Bisnis.com, JAKARTA - Ketua Mahkamah Konstitusi Anwar Usman menunjuk Hakim Konstitusi Wahiduddin Adams dan Enny Nurbaningsih untuk mendampinginya memeriksa perdana perkara pengujian UU tentang Perubahan Kedua atas UU No. 30/2002 tentang Komisi Pemberantasan Tindak Pidana Korupsi.
Kebetulan, Wahiduddin dan Enny adalah ahli hukum di bidang pembentukan peraturan perundang-undangan. Keduanya mengajar mata kuliah perundang-undangan berturut-turut di Fakultas Hukum Universitas Islam Negeri Jakarta dan Universitas Gadjah Mada.
Tak hanya sebagai akademisi, keduanya juga memiliki pengalaman dalam penyusunan UU ketika menjabat di Kementerian Hukum dan Hak Asasi Manusia (Kemenkumham).
Wahiduddin adalah Direktur Jenderal Peraturan Perundang-undangan Kemenkumham periode 2010-2014, sedangkan Enny menduduki kursi Kepala Badan Pembinaan Hukum Nasional (BPHN) Kemenkumham sepanjang 2014-2018.

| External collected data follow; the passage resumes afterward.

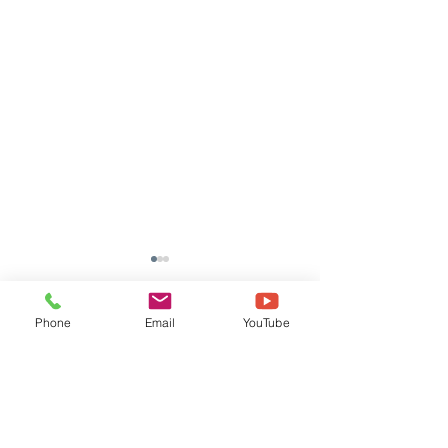
Phone
Email
YouTube
댓글
댓글을 입력하세요.
[TOOLI 46H] (주)*S 납품
[TOOLI 23H]
후기
(KAIST) 납품후기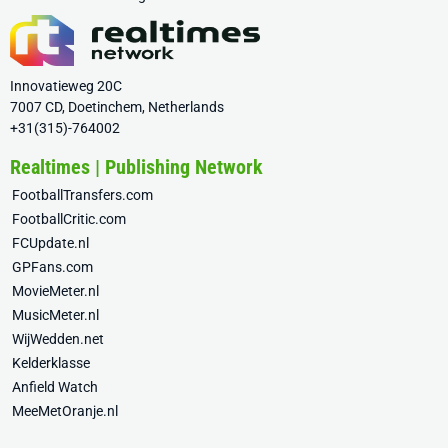
Innovatieweg 20C
7007 CD, Doetinchem, Netherlands
+31(315)-764002
Realtimes | Publishing Network
FootballTransfers.com
FootballCritic.com
FCUpdate.nl
GPFans.com
MovieMeter.nl
MusicMeter.nl
WijWedden.net
Kelderklasse
Anfield Watch
MeeMetOranje.nl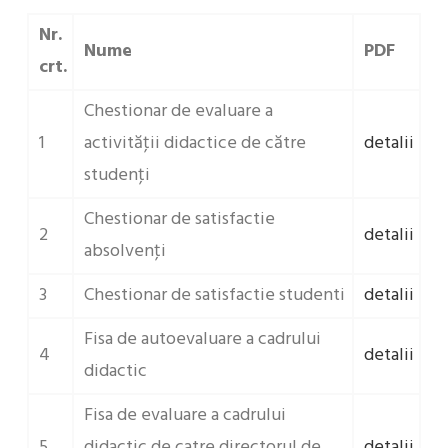
Nr.
Nume
PDF
crt.
Chestionar de evaluare a
1
activităţii didactice de către
detalii
studenţi
Chestionar de satisfactie
2
detalii
absolvenţi
3
Chestionar de satisfactie studenti
detalii
Fisa de autoevaluare a cadrului
4
detalii
didactic
Fisa de evaluare a cadrului
5
didactic de catre directorul de
detalii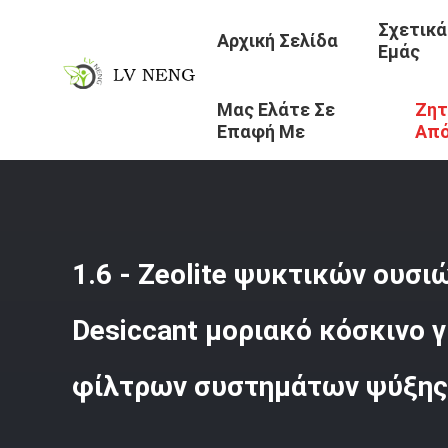
Σχετικά
Αρχική Σελίδα
Εμάς
Μας Ελάτε Σε
Ζητ
Αρχική Σελίδα
/
Προϊόντα
/
Desiccant Ψυκτικών Ουσιώ
Επαφή Με
Απ
1.6 - Zeolite ψυκτικών ουσ
Desiccant μοριακό κόσκινο 
φίλτρων συστημάτων ψύξης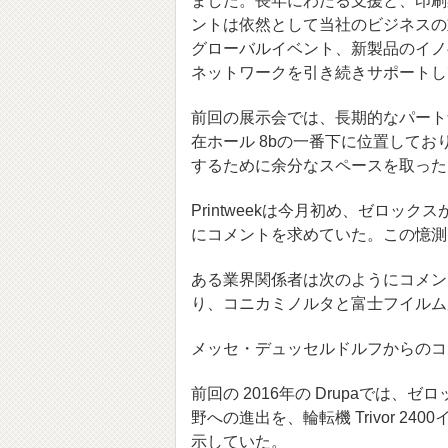
ました。長年にわたる支援と、印刷
ントは依然として当社のビジネスの
グローバルイベント、新製品のイノ
ネットワークを引き続きサポートし
前回の展示会では、長期的なパート
在ホール 8bの一番下に位置して
するために余分なスペースを取った
Printweekは今月初め、ゼロッ
にコメントを求めていた。この憶測
ある業界関係者は次のようにコメン
り、コニカミノルタと富士フイルム
メッセ・デュッセルドルフからのコ
前回の 2016年の Drupaでは
野への進出を、輪転機 Trivor 2
示していた。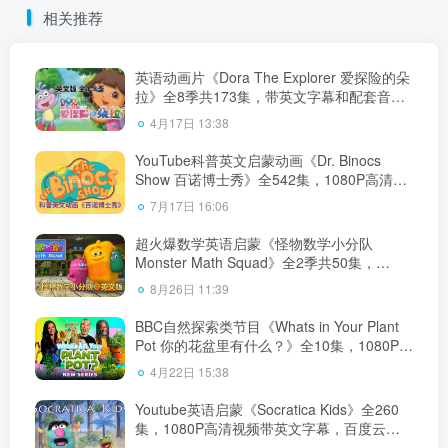
相关推荐
英语动画片《Dora The Explorer 爱探险的朵
拉》全8季共173集，带英文字幕和配套音频
MP3，百度云网盘下载！
4月17日 13:38
YouTube科普英文启蒙动画《Dr. Binocs
Show 百诺博士秀》全542集，1080P高清视
频带英文字幕，百度云网盘下载！
7月17日 16:06
超火爆数学英语启蒙《怪物数学小分队
Monster Math Squad》全2季共50集，
1080P高清动画片带中英文字幕，百度云网
8月26日 11:39
盘下载
BBC自然探索类节目《Whats in Your Plant
Pot 你的花盆里有什么？》全10集，1080P高
清视频带英文字幕，百度云网盘下载！
4月22日 15:38
Youtube英语启蒙《Socratica Kids》全260
集，1080P高清视频带英文字幕，百度云网
盘下载！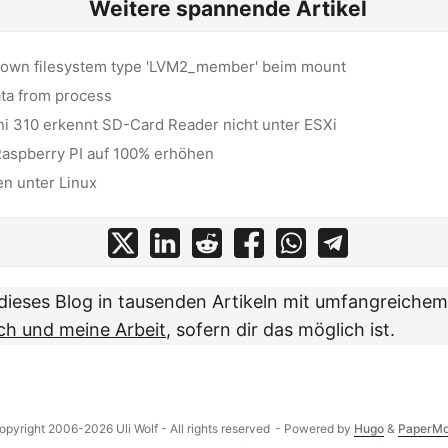
Weitere spannende Artikel
nown filesystem type 'LVM2_member' beim mount
ata from process
 310 erkennt SD-Card Reader nicht unter ESXi
Raspberry PI auf 100% erhöhen
en unter Linux
t dieses Blog in tausenden Artikeln mit umfangreiche
ch und meine Arbeit
, sofern dir das möglich ist.
opyright 2006-2026 Uli Wolf - All rights reserved
- Powered by
Hugo
&
PaperM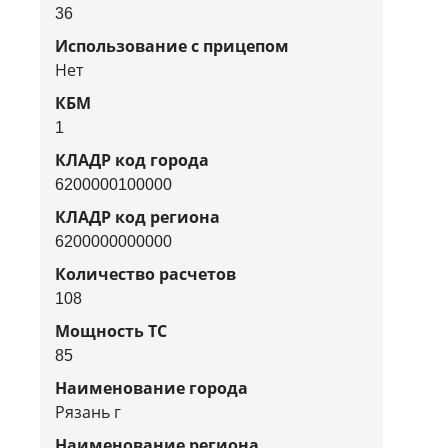
36
Использование с прицепом
Нет
КБМ
1
КЛАДР код города
6200000100000
КЛАДР код региона
6200000000000
Количество расчетов
108
Мощность ТС
85
Наименование города
Рязань г
Наименование региона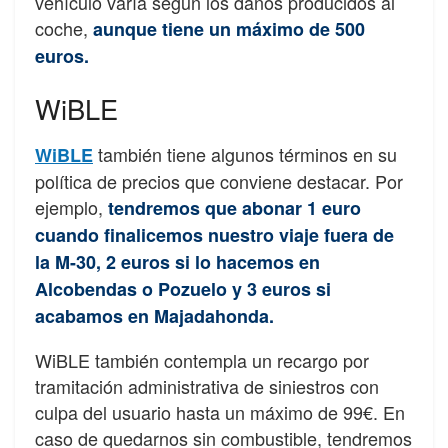
vehículo varía según los daños producidos al
coche,
aunque tiene un máximo de 500
euros.
WiBLE
también tiene algunos términos en su
WiBLE
política de precios que conviene destacar. Por
ejemplo,
tendremos que abonar 1 euro
cuando finalicemos nuestro viaje fuera de
la M-30, 2 euros si lo hacemos en
Alcobendas o Pozuelo y 3 euros si
acabamos en Majadahonda.
WiBLE también contempla un recargo por
tramitación administrativa de siniestros con
culpa del usuario hasta un máximo de 99€. En
caso de quedarnos sin combustible, tendremos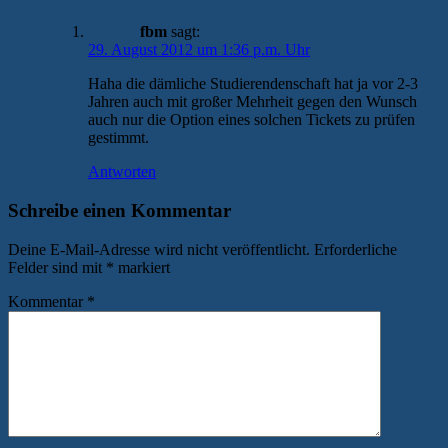
fbm
sagt:
29. August 2012 um 1:36 p.m. Uhr
Haha die dämliche Studierendenschaft hat ja vor 2-3
Jahren auch mit großer Mehrheit gegen den Wunsch
auch nur die Option eines solchen Tickets zu prüfen
gestimmt.
Antworten
Schreibe einen Kommentar
Deine E-Mail-Adresse wird nicht veröffentlicht.
Erforderliche
Felder sind mit
*
markiert
Kommentar
*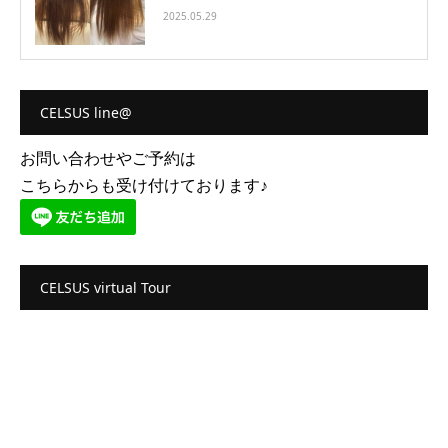
2025.05.29
CELSUS line@
お問い合わせやご予約は
こちらからも受け付けております♪
CELSUS virtual Tour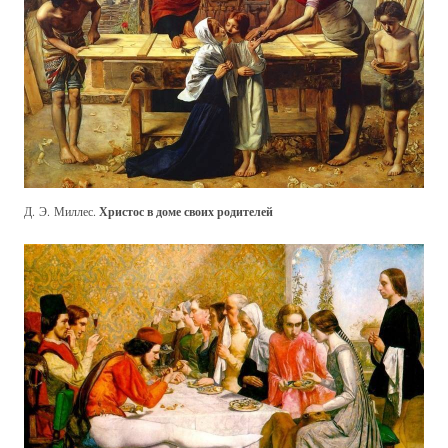
Д. Э. Миллес.
Христос в доме своих родителей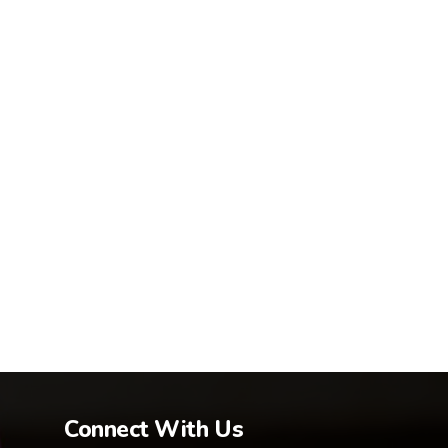
Connect With Us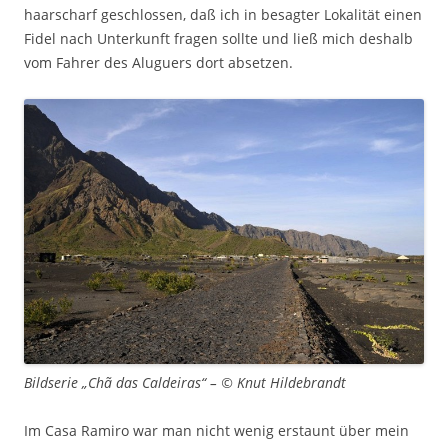
haarscharf geschlossen, daß ich in besagter Lokalität einen
Fidel nach Unterkunft fragen sollte und ließ mich deshalb
vom Fahrer des Aluguers dort absetzen.
Bildserie „Chã das Caldeiras“ – © Knut Hildebrandt
Im Casa Ramiro war man nicht wenig erstaunt über mein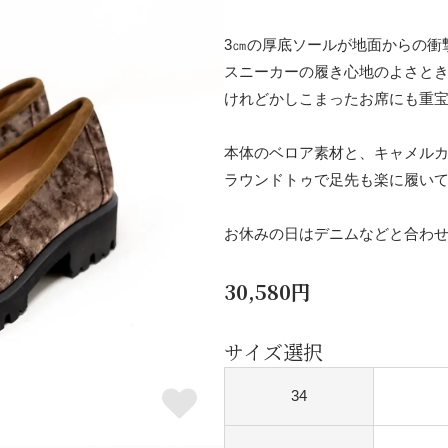
3㎝の厚底ソールが地面からの衝
スニーカーの履き心地のよさと
けれどかしこまったお席にも重
本体のベロア素材と、キャメル
ラウンドトゥで足先も楽に履い
お休みの日はデニムなどと合わ
30,580円
サイズ選択
34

Ketika memeriksa perdana pengujian UU KPK hasil revisi, Senin (30/92019), Wahiduddin, Enny, dan Anwar memang menyoroti aspek formil pengajuan permohonan. Lagi pula, pemohon yang mayoritas mahasiswa memang menguji prosedur pembentukan UU KPK anyar.

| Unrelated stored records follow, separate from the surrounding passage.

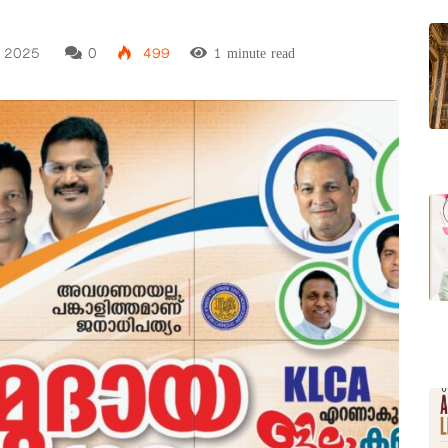
 2025
0
499
1 minute read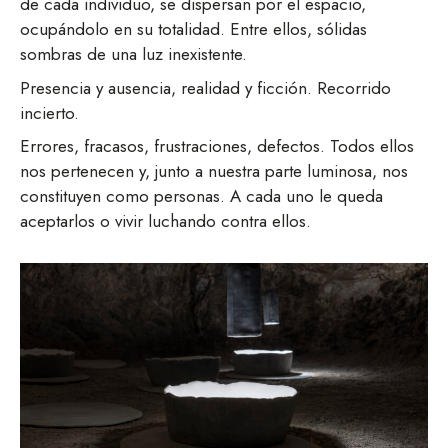
de cada individuo, se dispersan por el espacio,
ocupándolo en su totalidad. Entre ellos, sólidas
sombras de una luz inexistente.
Presencia y ausencia, realidad y ficción. Recorrido
incierto.
Errores, fracasos, frustraciones, defectos. Todos ellos
nos pertenecen y, junto a nuestra parte luminosa, nos
constituyen como personas. A cada uno le queda
aceptarlos o vivir luchando contra ellos.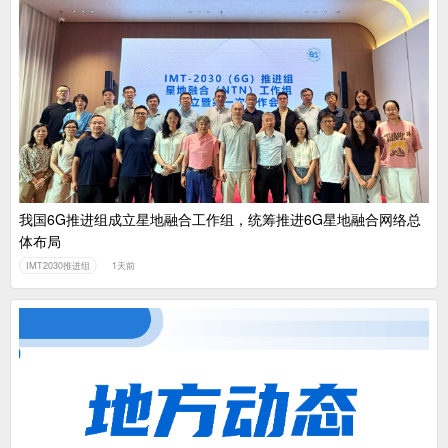
我国6G推进组成立星地融合工作组，统筹推进6G星地融合网络总
体布局
IMT2030推进组
1天前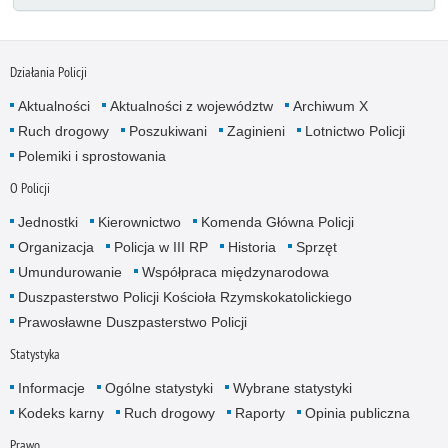
Działania Policji
Aktualności
Aktualności z województw
Archiwum X
Ruch drogowy
Poszukiwani
Zaginieni
Lotnictwo Policji
Polemiki i sprostowania
O Policji
Jednostki
Kierownictwo
Komenda Główna Policji
Organizacja
Policja w III RP
Historia
Sprzęt
Umundurowanie
Współpraca międzynarodowa
Duszpasterstwo Policji Kościoła Rzymskokatolickiego
Prawosławne Duszpasterstwo Policji
Statystyka
Informacje
Ogólne statystyki
Wybrane statystyki
Kodeks karny
Ruch drogowy
Raporty
Opinia publiczna
Prawo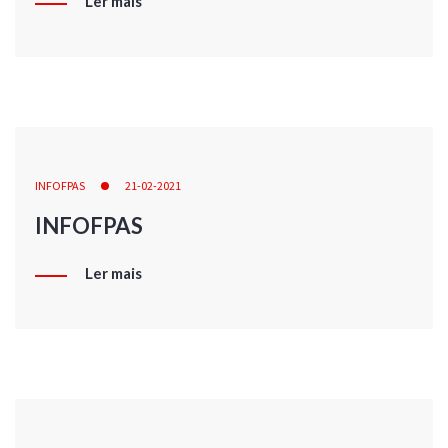
Ler mais
INFOFPAS
21-02-2021
INFOFPAS
Ler mais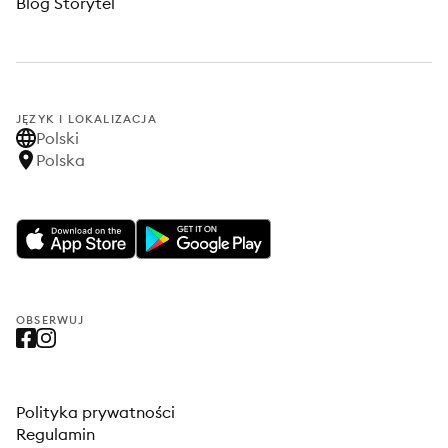
Blog Storytel
JĘZYK I LOKALIZACJA
Polski
Polska
OBSERWUJ
Polityka prywatności
Regulamin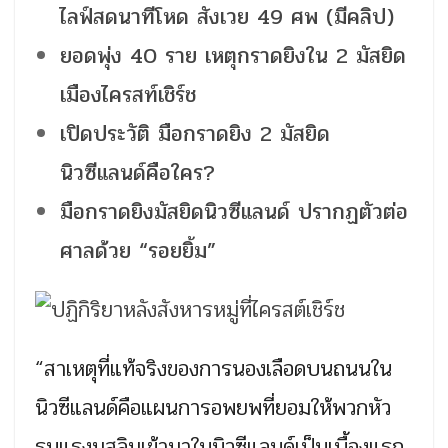
ไลฟ์สดนาทีโหด สังเวย 49 ศพ (มีคลิป)
ยอดพุ่ง 40 ราย เหตุกราดยิงใน 2 มัสยิด
เมืองไครสท์เชิร์ช
เปิดประวัติ มือกราดยิง 2 มัสยิด
นิวซีแลนด์คือใคร?
มือกราดยิงมัสยิดนิวซีแลนด์ ปรากฏตัวต่อ
ศาลด้วย “รอยยิ้ม”
“สาเหตุที่แท้จริงของการนองเลือดบนถนนใน
นิวซีแลนด์คือแผนการอพยพที่ยอมให้พวกหัว
รุนแรงมุสลิมเข้ามาในนิวซีแลนด์เป็นเบื้องแรก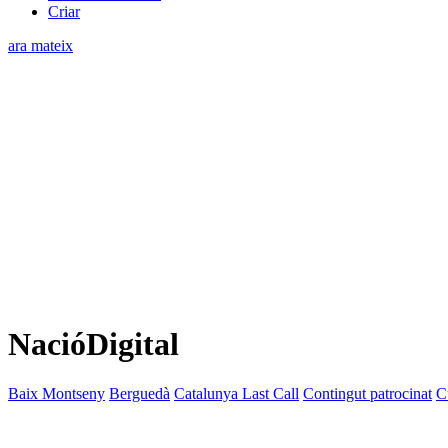
Criar
ara mateix
NacióDigital
Baix Montseny
Berguedà
Catalunya Last Call
Contingut patrocinat
C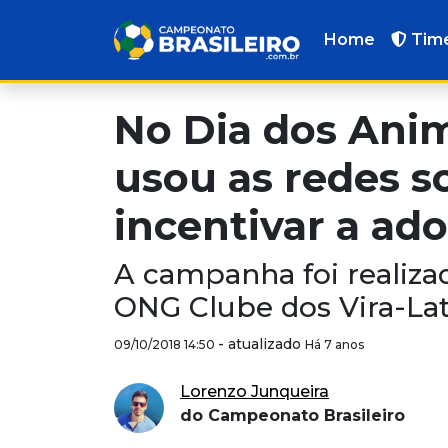
Home
Tim
No Dia dos Anim
usou as redes so
incentivar a ad
A campanha foi realiza
ONG Clube dos Vira-Lat
-
atualizado
09/10/2018 14:50
Há 7 anos
Lorenzo Junqueira
do Campeonato Brasileiro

Wahiduddin ‘menguliahi’ pemohon mengenai jenis revisi UU dalam sistem perundang-undangan di Indonesia. Dia menyebutkan UU KPK anyar berkategori perubahan UU yang mengubah pasal-pasal tertentu saja, bukan beleid bertipe penggantian.
Baca Juga
“Kalau perubahan pasal-pasal tertentu saja berlaku dua UU. Kalau perubahan sampai ketiga, ya tiga UU tetap berlaku,” katanya.

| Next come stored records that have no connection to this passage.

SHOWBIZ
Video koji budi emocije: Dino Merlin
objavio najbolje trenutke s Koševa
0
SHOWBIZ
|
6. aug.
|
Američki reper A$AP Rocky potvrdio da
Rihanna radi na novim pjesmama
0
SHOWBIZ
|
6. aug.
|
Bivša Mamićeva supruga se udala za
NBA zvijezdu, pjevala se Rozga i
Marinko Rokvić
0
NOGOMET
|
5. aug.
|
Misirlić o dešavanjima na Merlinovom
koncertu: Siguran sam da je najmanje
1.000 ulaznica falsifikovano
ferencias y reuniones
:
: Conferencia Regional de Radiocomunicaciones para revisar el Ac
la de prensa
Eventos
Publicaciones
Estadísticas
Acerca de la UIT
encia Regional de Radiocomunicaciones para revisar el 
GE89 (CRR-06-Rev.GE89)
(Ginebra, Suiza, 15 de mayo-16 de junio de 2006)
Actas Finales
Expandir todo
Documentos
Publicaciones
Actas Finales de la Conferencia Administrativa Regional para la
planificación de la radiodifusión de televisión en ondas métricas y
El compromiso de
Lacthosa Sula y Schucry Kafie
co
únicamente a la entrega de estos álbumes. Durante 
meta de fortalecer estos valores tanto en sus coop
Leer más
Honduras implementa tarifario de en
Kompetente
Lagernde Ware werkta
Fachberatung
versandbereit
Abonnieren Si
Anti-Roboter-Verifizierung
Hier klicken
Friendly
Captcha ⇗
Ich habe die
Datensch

Wahiduddin juga mengingatkan kepada pemohon bahwa pembentukan UU KPK belum lengkap secara prosedur, tetapi sudah digugat ke MK. Padahal, UU No. 12/2011 tentang Pembentukan Peraturan Perundang-undangan mengamanatkan adanya proses perencanaan hingga pengundangan sebuah produk hukum.
“Setelah diundangkan ada nomor dan nomor lembaran negara, sedangkan tambahan lembaran negara untuk penjelasannya,” ujarnya.
Hakim Enny Nurbaningsih menambahkan bahwa nomenklatur sebuah UU yang diuji di MK harus jelas. Ketika MK membatalkan sebuah UU, nantinya tercantum pula lembaran negara atau tambahan lemaran negara mana yang dinyatakan tidak mengikat.
“Bagaimana pun juga MK tak mungkin memutus putusannya titik-titik [belum diisi nomor dan tahun],” katanya.
Panel Majelis Hakim Konstitusi beranggotakan minimal tiga orang. Mereka melaksanakan sidang pemeriksaan pendahuluan dan sidang perbaikan permohonan.
Hasil dari dua sidang tersebut kemudian dirembukkan bersama dengan enam hakim konstitusi lain dalam rapat permusyawaratan hakim (RPH). Jika sembilan hakim konstitusi sepakat permohonan memenuhi syarat formil maka perkara berlanjut ke tahap pemeriksaan dalam sidang pleno yang dihadiri minimal tujuh hakim konstitusi.
“Kami beri waktu paling lambat 14 Oktober untuk perbaikan,” kata Anwar.
Pengujian UU KPK hasil revisi diajukan oleh 18 pemohon perorangan yang mayoritas berstatus mahasiswa dari universitas berbeda. Mereka menguji konstitusionalitas prosedur pembentukan beleid kontroversial tersebut maupun substansinya.
“Generasi pemohon dan generasi selanjutnya tidak mendapatkan perlindungan hukum yang adil karena kami akan semakin kalah terhadap korupsi dalam perjuangan pemberantasan korupsi,” kata Zico Leonard Djagardo Simanjuntak, kuasa hukum pemohon, ketika menjelaskan kerugian konstitusional kliennya akibat pemberlakuan UU KPK anyar.